To the Editor:
Sometimes, I feel a surge of pride in Cornell students as a collective mass. While this generalized feeling goes against my cognitive grain, it happens often enough for me to conclude that overall, we have a good selection process. One such surge happened last Wednesday when the elderly poet Gary Snyder, a cultural hero for many of us from the ’50s, ’60s and ’70s, came to campus to speak. The lecture room in Kennedy Hall was packed. Many of my students arrived over an hour early to get seats. As the room filled to capacity and people started sitting on the floor, individual seats here and there were offered to a handful of people. I watched as students who had been there earlier offered seats to grey haired folks arriving just in time. I heard one student say, “No way am I keeping my chair when I can easily just sit on the floor and an elderly person can’t.” This particular student had been there for well over an hour. This played out in what I saw to be about a dozen or more cases all over the auditorium: students standing and offering their seats to older people. (In another case, I later learned an older person insisted on a seat a student had saved for her friend, and then slept through the entire lecture.)
The woman in charge of getting people seated and enforcing the code then said, flatly, “Anyone who is sitting on the floor and who does not have a seat must now leave.” What disturbed me was that not a single person who had been offered a chair out of kindness by a young person stood up and offered their seat back to the student sitting on the floor, who now, because of their act of kindness, had to leave. A grey haired couple in front of me who had arrived at 5:25 and were given seats by students, now simply sat stone still while those same students were literally right next to them, sadly packing their things to go. I offered my seat to the retreating students leaving, was repeatedly refused, and finally another young woman came and sat on the edge of my chair.

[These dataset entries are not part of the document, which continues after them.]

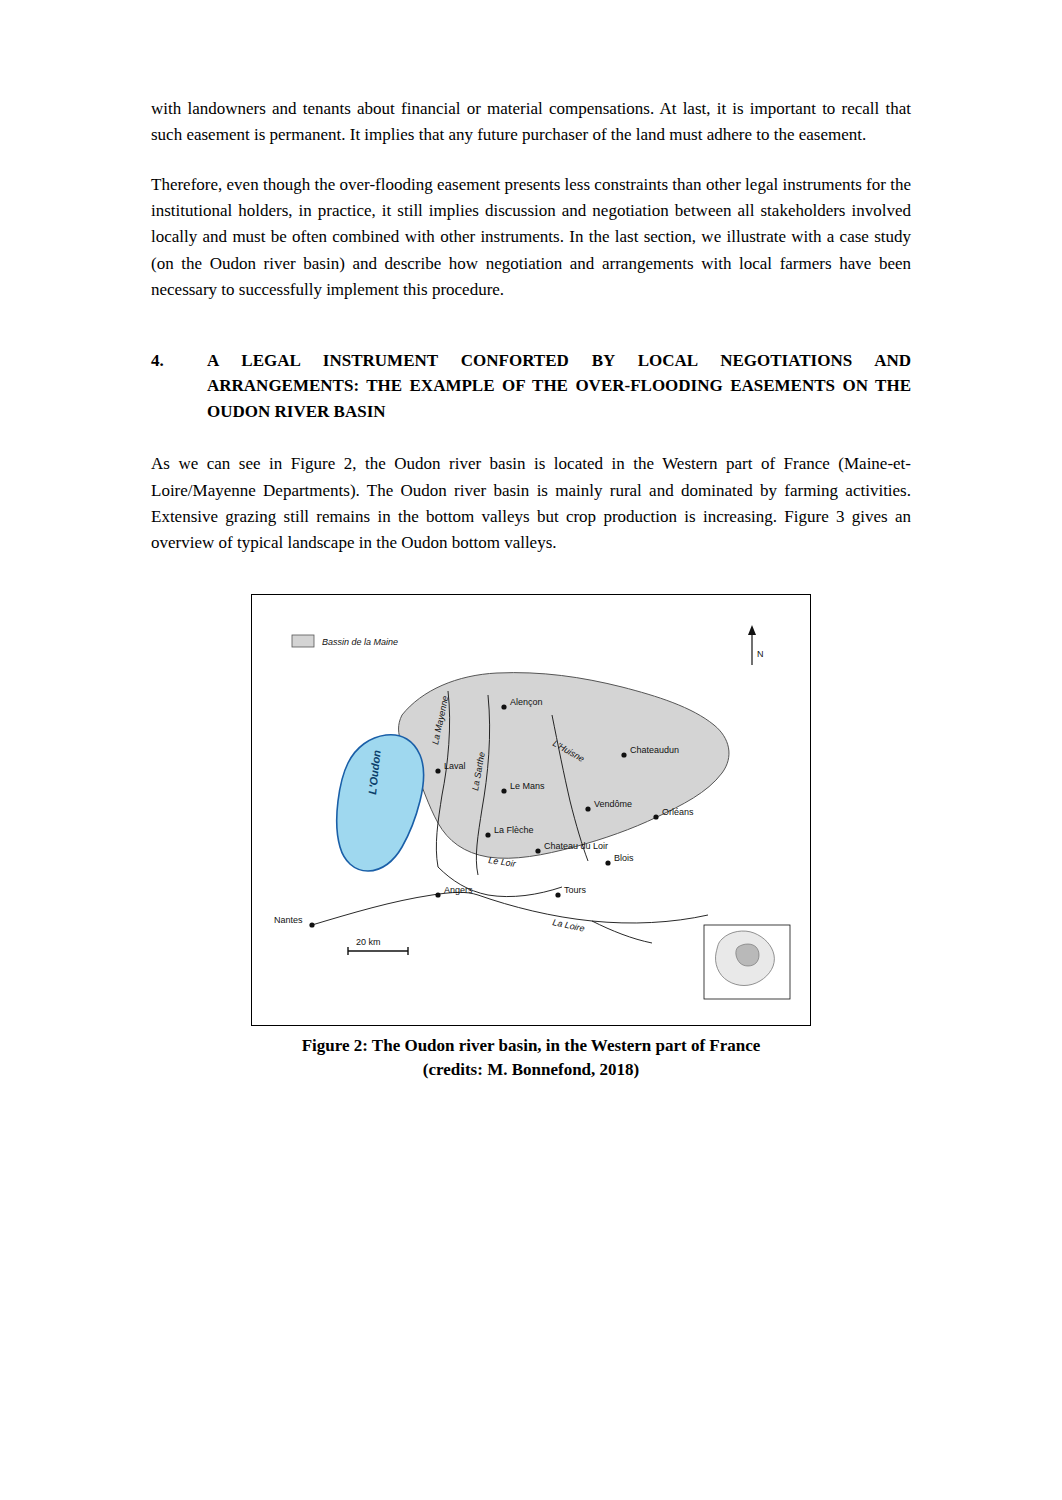with landowners and tenants about financial or material compensations. At last, it is important to recall that such easement is permanent. It implies that any future purchaser of the land must adhere to the easement.
Therefore, even though the over-flooding easement presents less constraints than other legal instruments for the institutional holders, in practice, it still implies discussion and negotiation between all stakeholders involved locally and must be often combined with other instruments. In the last section, we illustrate with a case study (on the Oudon river basin) and describe how negotiation and arrangements with local farmers have been necessary to successfully implement this procedure.
4. A LEGAL INSTRUMENT CONFORTED BY LOCAL NEGOTIATIONS AND ARRANGEMENTS: THE EXAMPLE OF THE OVER-FLOODING EASEMENTS ON THE OUDON RIVER BASIN
As we can see in Figure 2, the Oudon river basin is located in the Western part of France (Maine-et-Loire/Mayenne Departments). The Oudon river basin is mainly rural and dominated by farming activities. Extensive grazing still remains in the bottom valleys but crop production is increasing. Figure 3 gives an overview of typical landscape in the Oudon bottom valleys.
Bassin de la Maine N La Mayenne La Sarthe L'Huisne Le Loir La Loire L'Oudon Alençon Laval Le Mans Chateaudun Vendôme Orléans La Flèche Chateau du Loir Blois Angers Nantes Tours 20 km
Figure 2: The Oudon river basin, in the Western part of France
(credits: M. Bonnefond, 2018)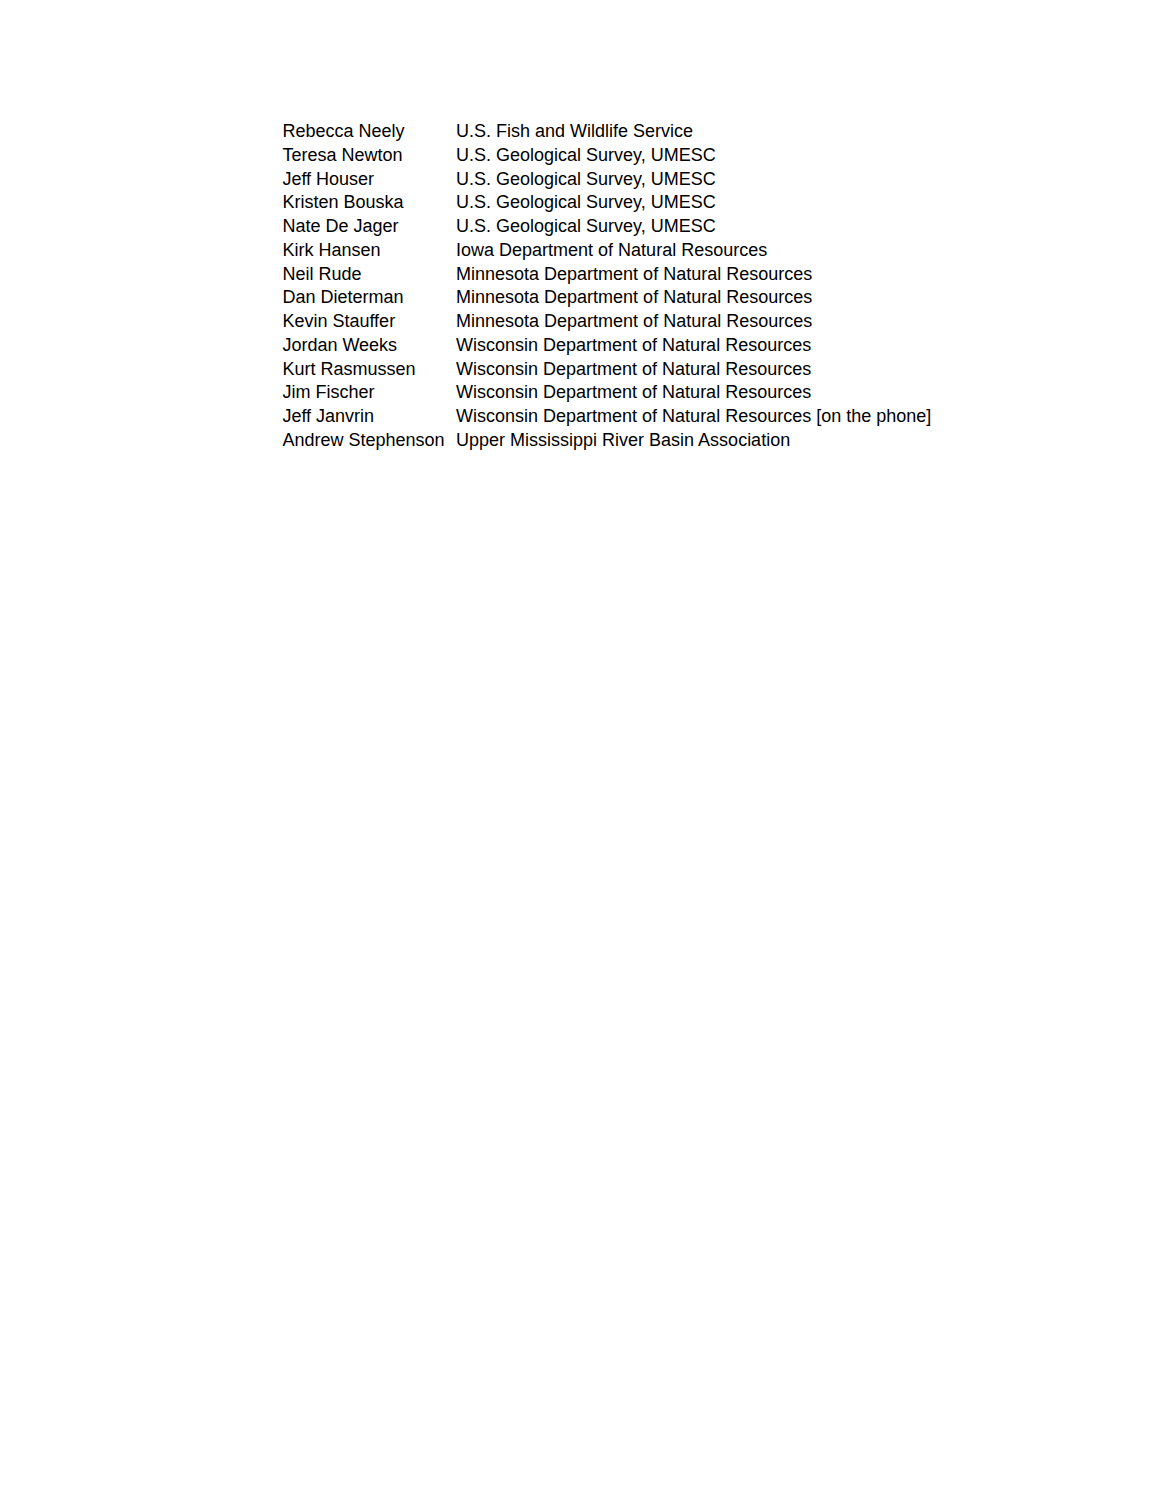| Rebecca Neely | U.S. Fish and Wildlife Service |
| Teresa Newton | U.S. Geological Survey, UMESC |
| Jeff Houser | U.S. Geological Survey, UMESC |
| Kristen Bouska | U.S. Geological Survey, UMESC |
| Nate De Jager | U.S. Geological Survey, UMESC |
| Kirk Hansen | Iowa Department of Natural Resources |
| Neil Rude | Minnesota Department of Natural Resources |
| Dan Dieterman | Minnesota Department of Natural Resources |
| Kevin Stauffer | Minnesota Department of Natural Resources |
| Jordan Weeks | Wisconsin Department of Natural Resources |
| Kurt Rasmussen | Wisconsin Department of Natural Resources |
| Jim Fischer | Wisconsin Department of Natural Resources |
| Jeff Janvrin | Wisconsin Department of Natural Resources [on the phone] |
| Andrew Stephenson | Upper Mississippi River Basin Association |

In the end, the lecture wasn’t that great. I was thrilled to hear one of my favorite poems, “Hay for the Horses” read by the man who wrote it. But as I sat there, a bit bored by Snyder’s ramblings, waiting for him to read his poetry, I reflected long and hard about the little generational drama that had played out in front of me. We have a lot to learn from our students about civility, generosity and kindness. Maybe they can teach us a thing about Zen and poetry too.